Herman Goodden. Curtain Rising: The History of Theatre in London. London: London Regional Art and Historical Museums, 1993. 109 pp illus. paper.

PATRICK B. O'NEILL

Herman Goodden has written a short monograph that surveys the development of theatre in London, Ontario, from the first productions by the military on 7 December 1839 until the death of Larry Lillo in June of 1993. As clearly stated in the Foreword, this is not a lengthy scholarly text but rather a modest publication that highlights the theatre history of London in seven brief chapters--the Garrison tradition, the early resident companies, the Holmans, the Heyday of the touring shows, the revival of the amateur tradition, the London Little Theatre, and Theatre London. On balance, the last two chapters are the most successful. Better research and organization facilitates a clearer line of exposition than in the first five sections, which are somewhat patchy and not as well integrated thematically. Nevertheless, as a pioneering introduction to theatre in London and a source of previously unpublished information (G. Simcoe Lee debuted in the role of Chloe in High Life Below Stairs on 17 January 1844), the work is a valuable addition to our knowledge of theatre history.

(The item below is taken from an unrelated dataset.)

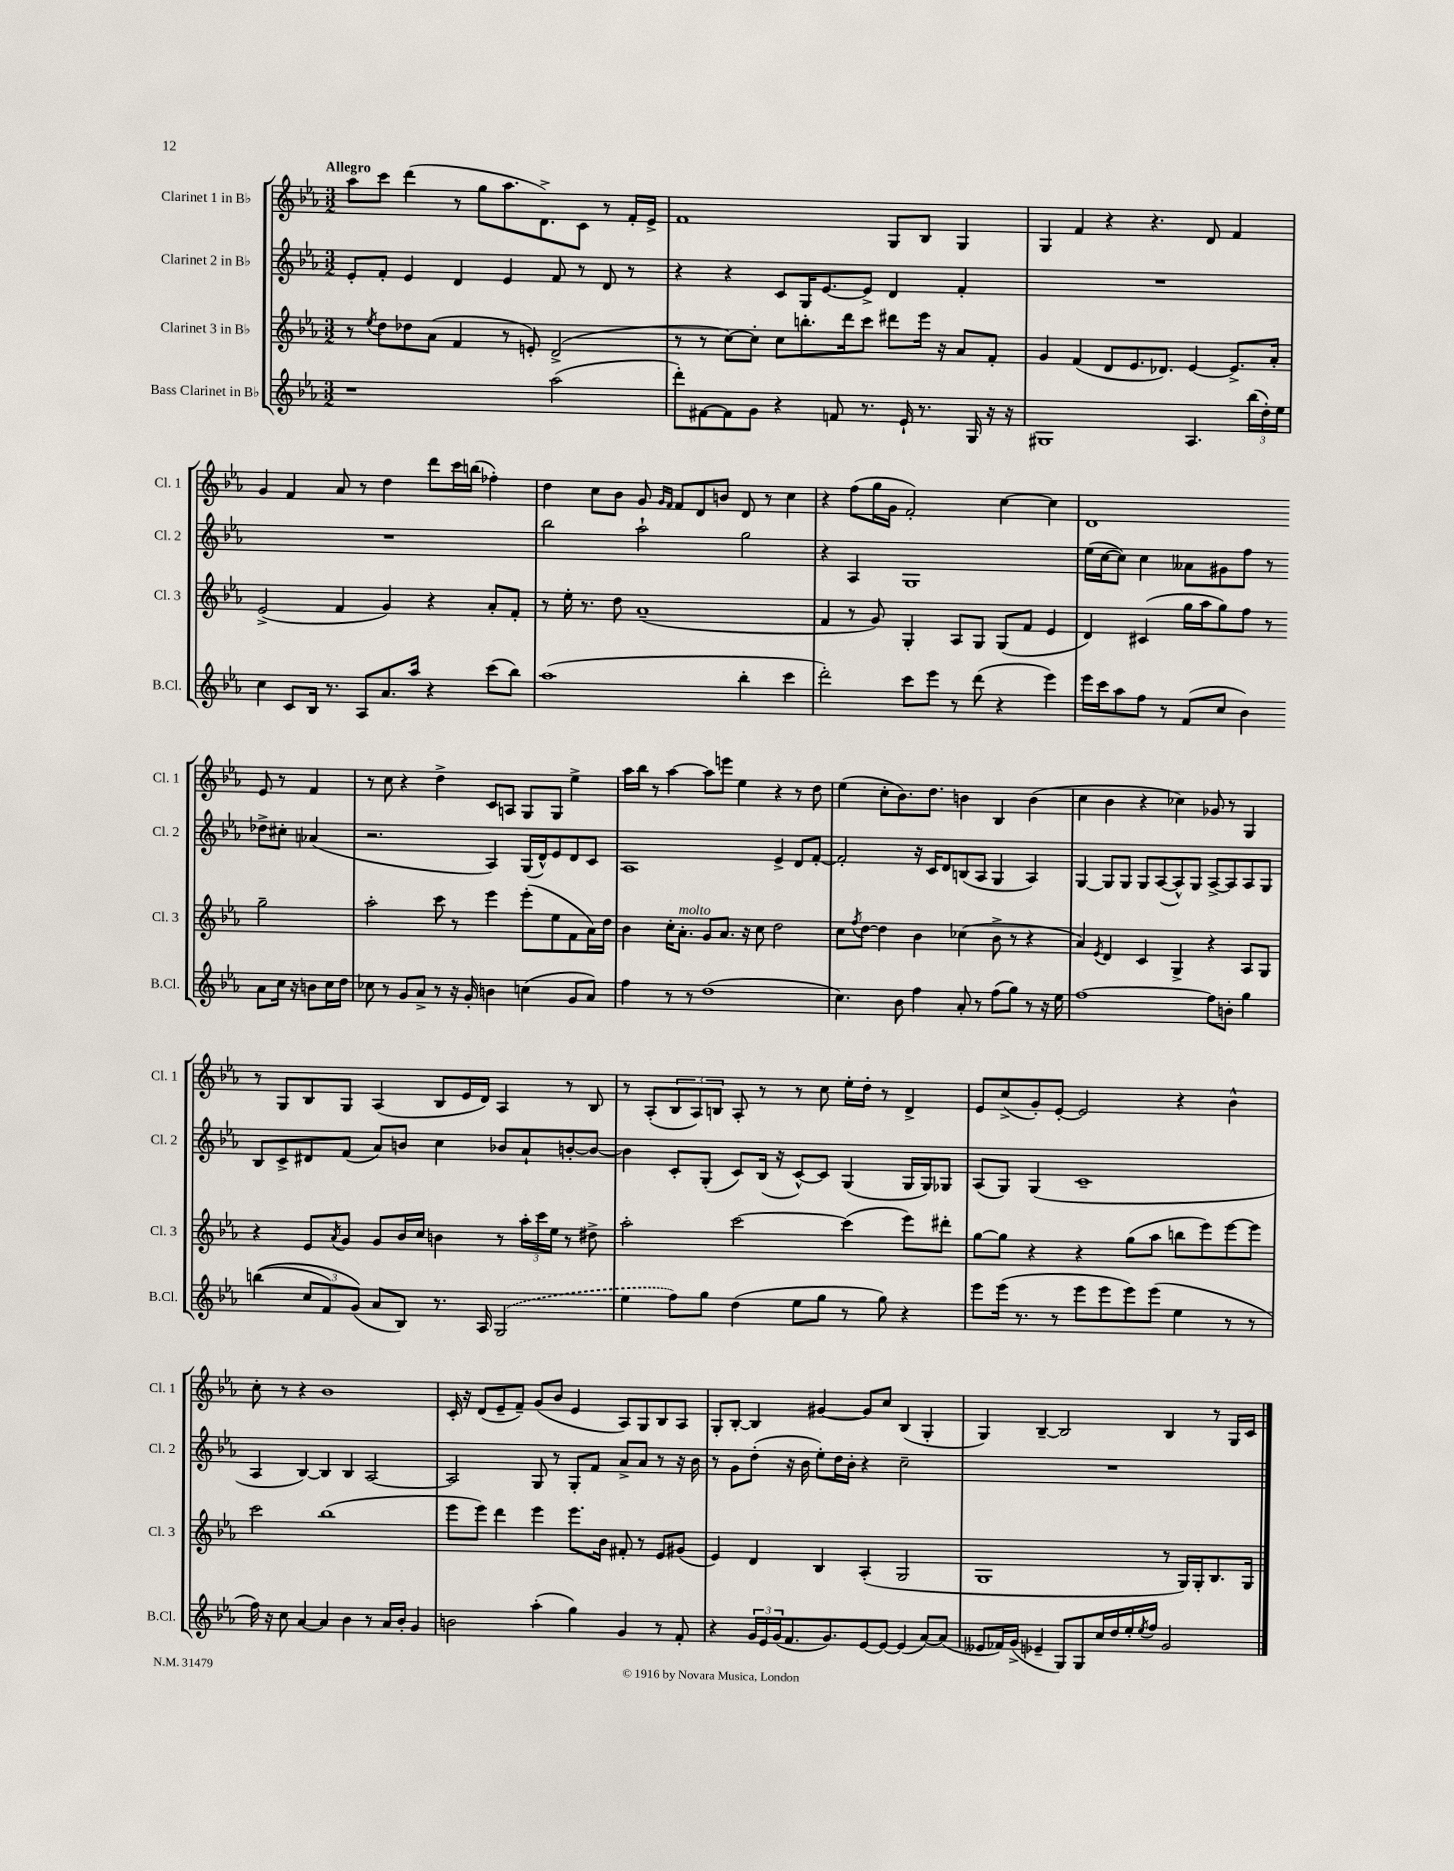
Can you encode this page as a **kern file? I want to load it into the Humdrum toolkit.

Goodden's methodology is primarily a work of synthesis: the author combines his own conversations with theatre practitioners with newspaper clippings (including his own reviews) and various unpublished sources housed in the London area, such as an unpublished manuscript by Catharine McC. Brickenden that details her connections to the London theatre scene beginning in 1932 and Alice Gibb's unpublished "Sewers and Sidewalks: A Look at the Development of Theatre London." Regrettably, the author apparently made little effort to augment his results with published scholarship in the field. The absence of Early Stages and The Oxford Companion to Canadian Theatre from his endnotes reveals two examples of fundamental sources that he failed to consult.

Authors, however, should be judged on how well they achieve what they intend, rather than on what the academic community wishes they had intended. Despite a number of academic shortcomings, Curtain Rising must be considered in its designated market. Undertaken as a project for the London Regional Art and Historical Museums, the book is designed for popular reading by the London community, and provides that public with a compassionate look at its theatrical past. There are few areas within this compact account of London's theatre history that the general reader will not find interesting, and the inclusion of numerous photographs aids in personalizing the people who created that history. The real strength of this work lies in the author's very readable style. In describing the first piece of dramatic criticism to appear in the London Herald on 7 January 1843, Goodden writes:

This review wonderfully combines many of the salient qualities to be found in the local reviews of the period--a scattershot spewing of witless superlatives interspersed with a few stray bricks of perfectly brutal nastiness and the whole thing glossed over with a disconcerting sheen of incomprehension.

Such lines afford a pleasurable enlightenment to the general reading public, and to academic readers as well.